• Items from a dataset:
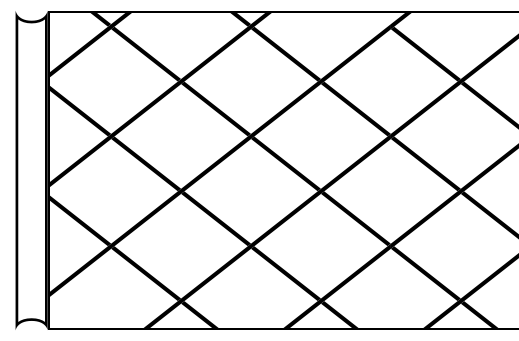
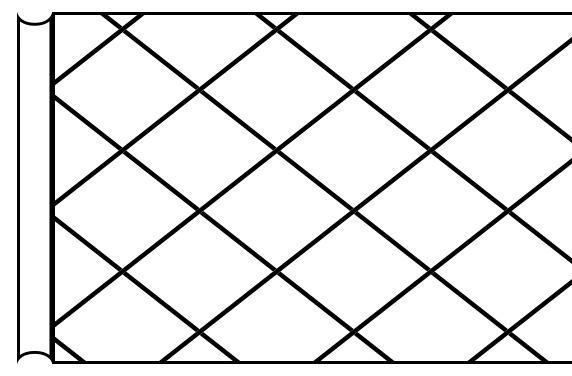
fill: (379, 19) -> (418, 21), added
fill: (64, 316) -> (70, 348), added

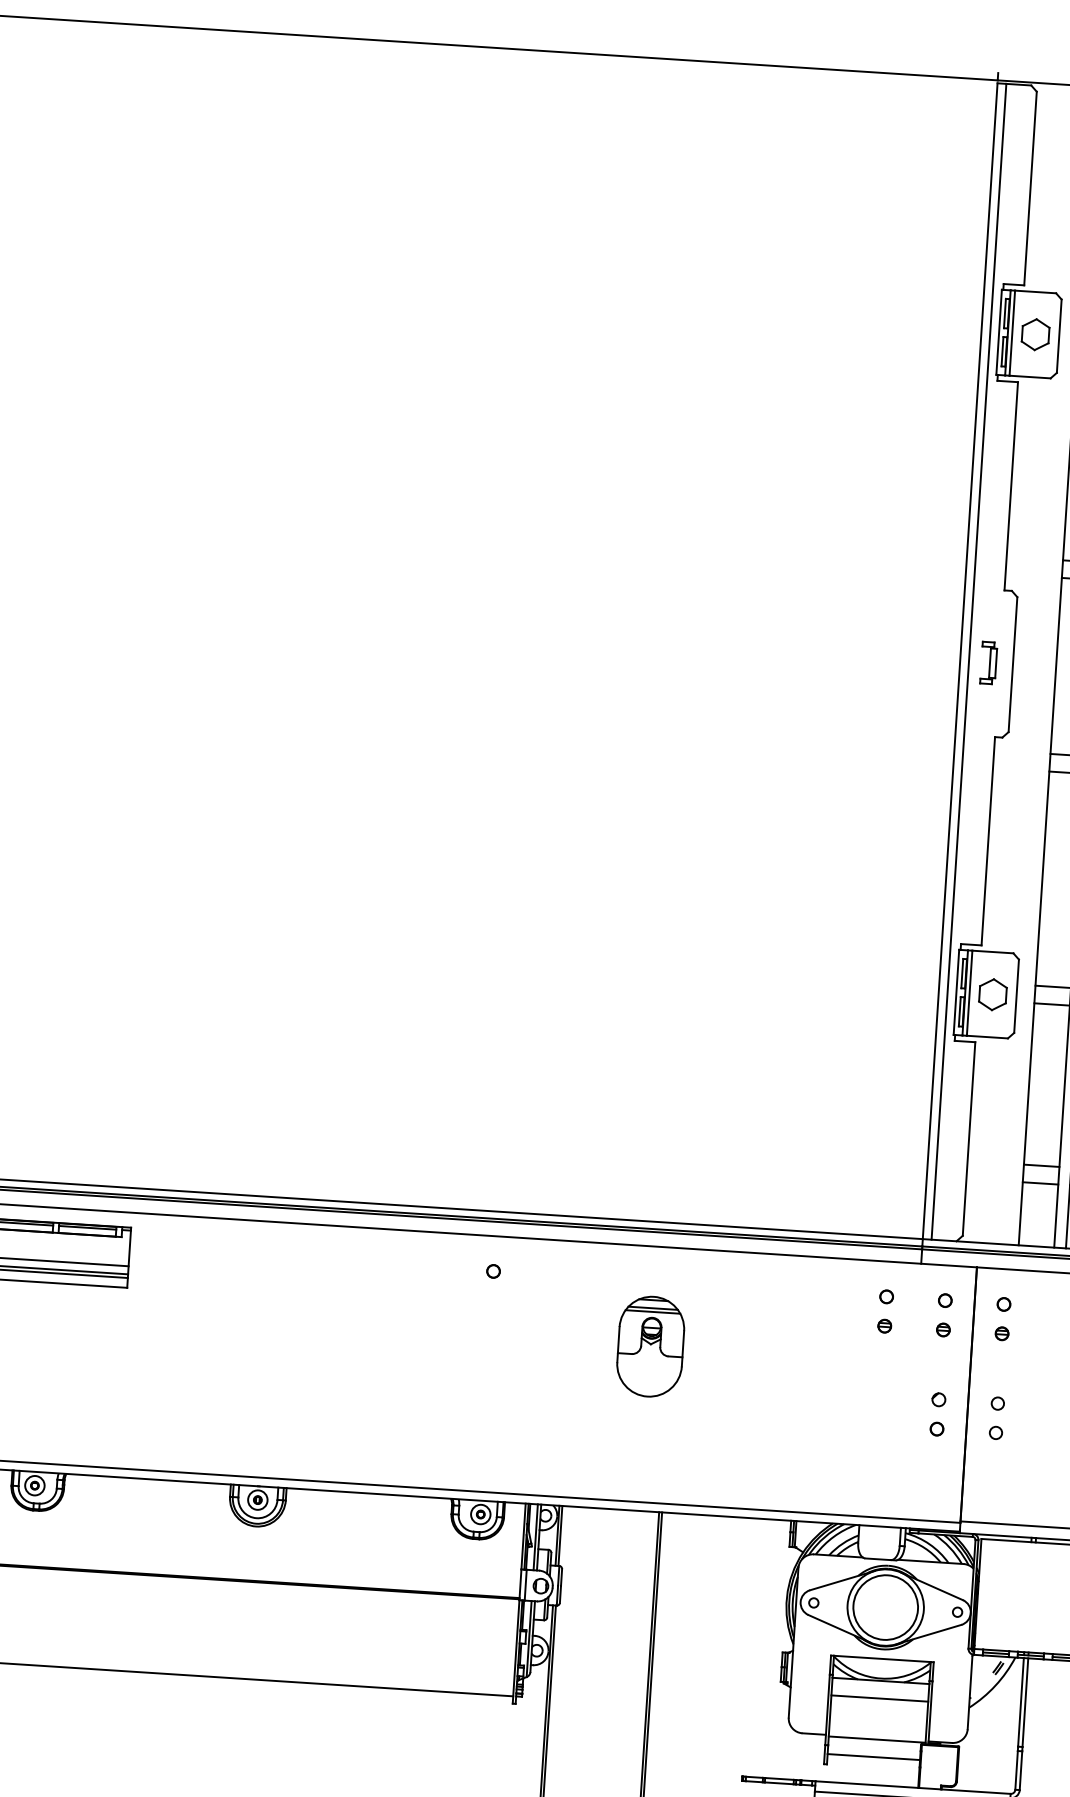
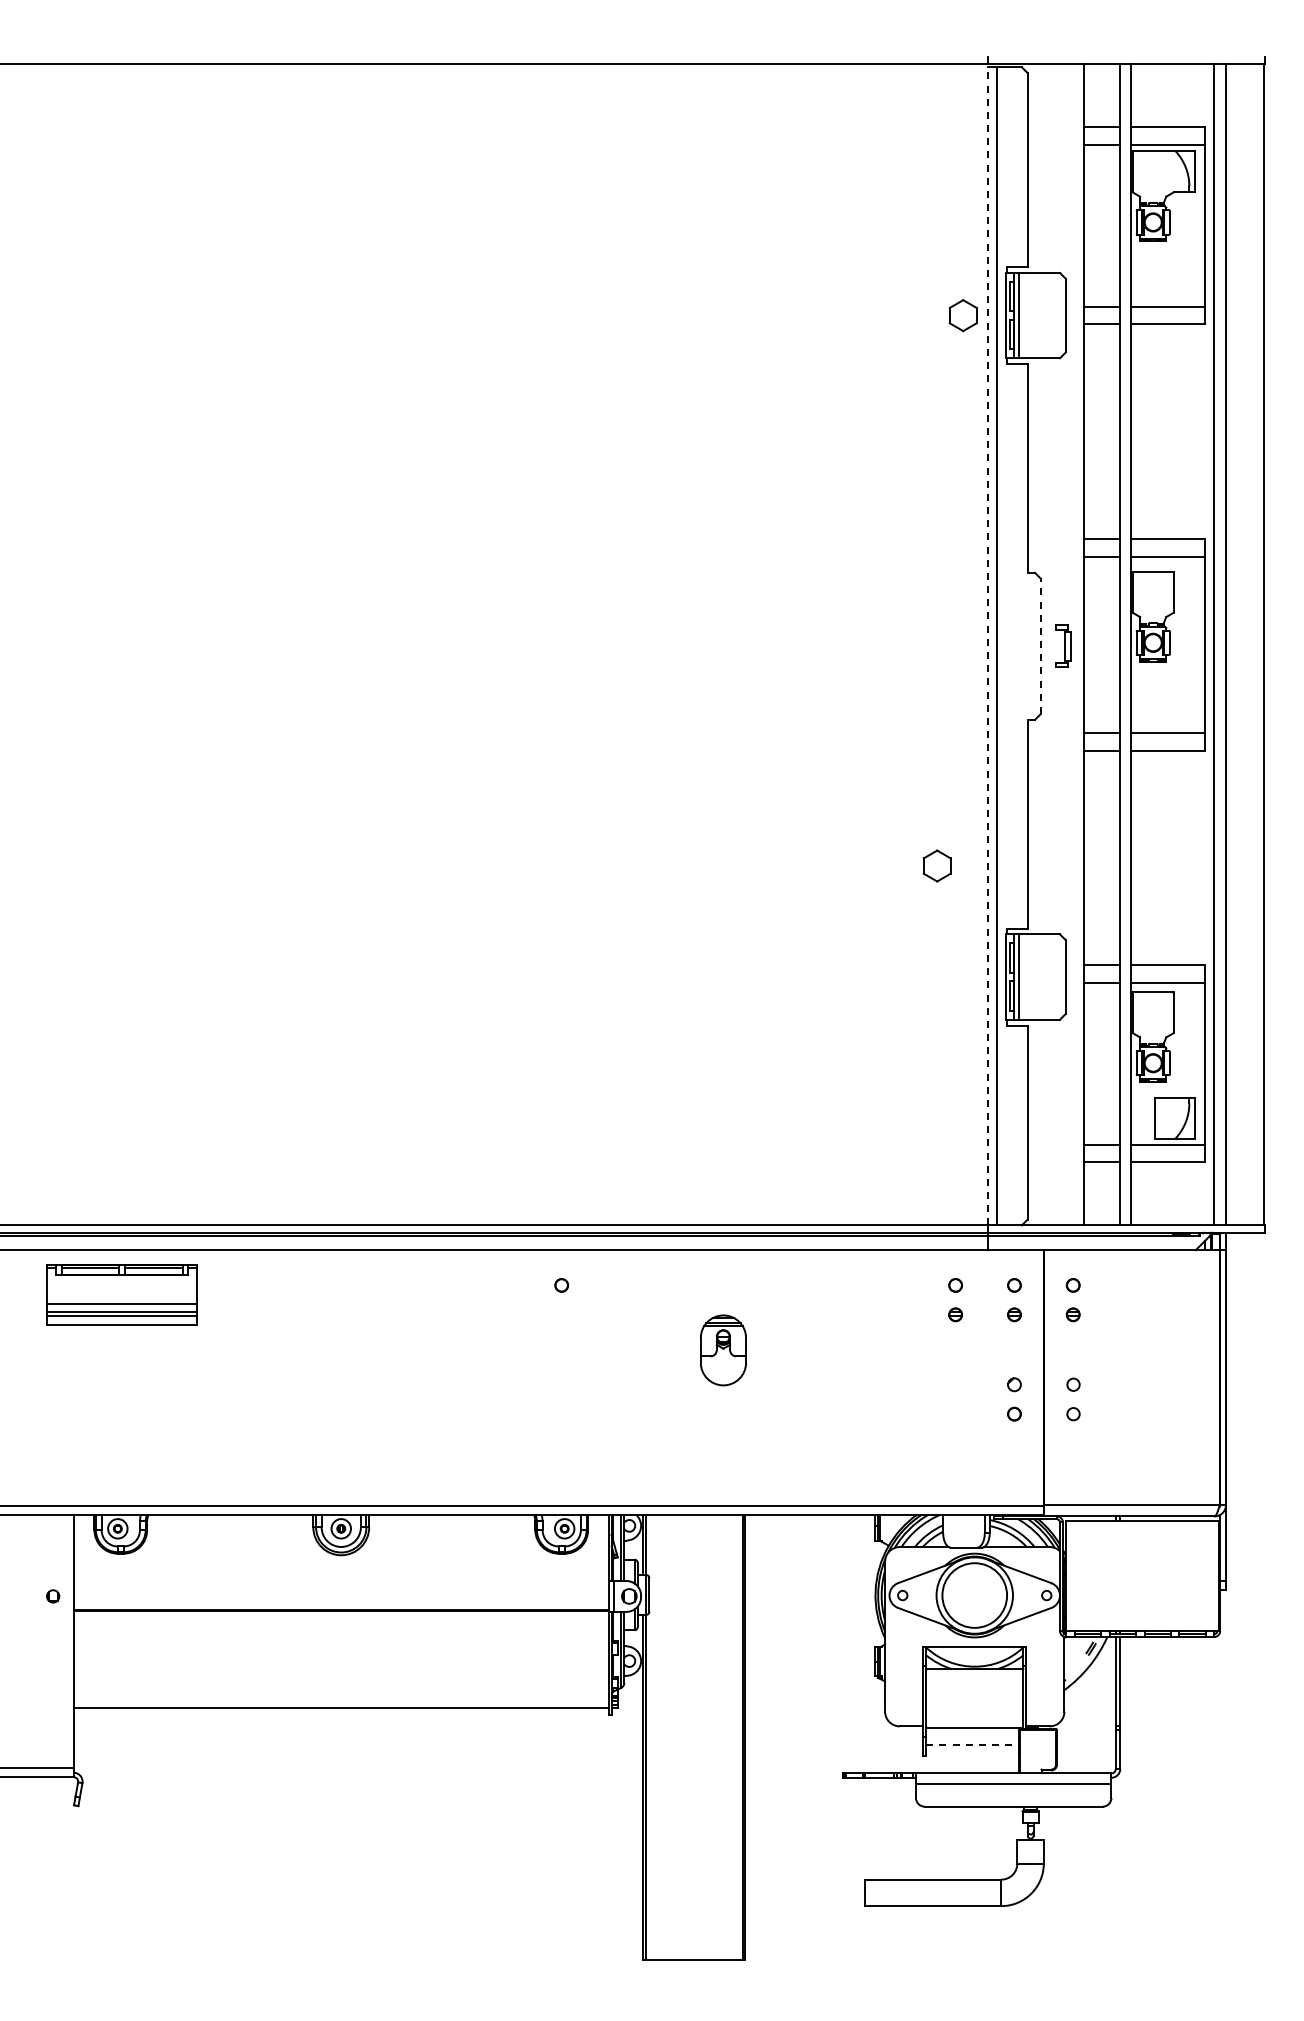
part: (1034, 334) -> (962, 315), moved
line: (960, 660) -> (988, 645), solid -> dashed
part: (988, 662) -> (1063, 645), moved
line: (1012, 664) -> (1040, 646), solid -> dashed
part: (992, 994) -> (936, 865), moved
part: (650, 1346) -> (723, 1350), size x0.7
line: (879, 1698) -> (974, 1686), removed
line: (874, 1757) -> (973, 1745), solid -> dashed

• Brief: Set down, exactly and in full, the lines from the one containing "line: (879, 1698) -> (974, 1686), removed" through the end of the entries; no other line belongs.

• Solution:
line: (879, 1698) -> (974, 1686), removed
line: (874, 1757) -> (973, 1745), solid -> dashed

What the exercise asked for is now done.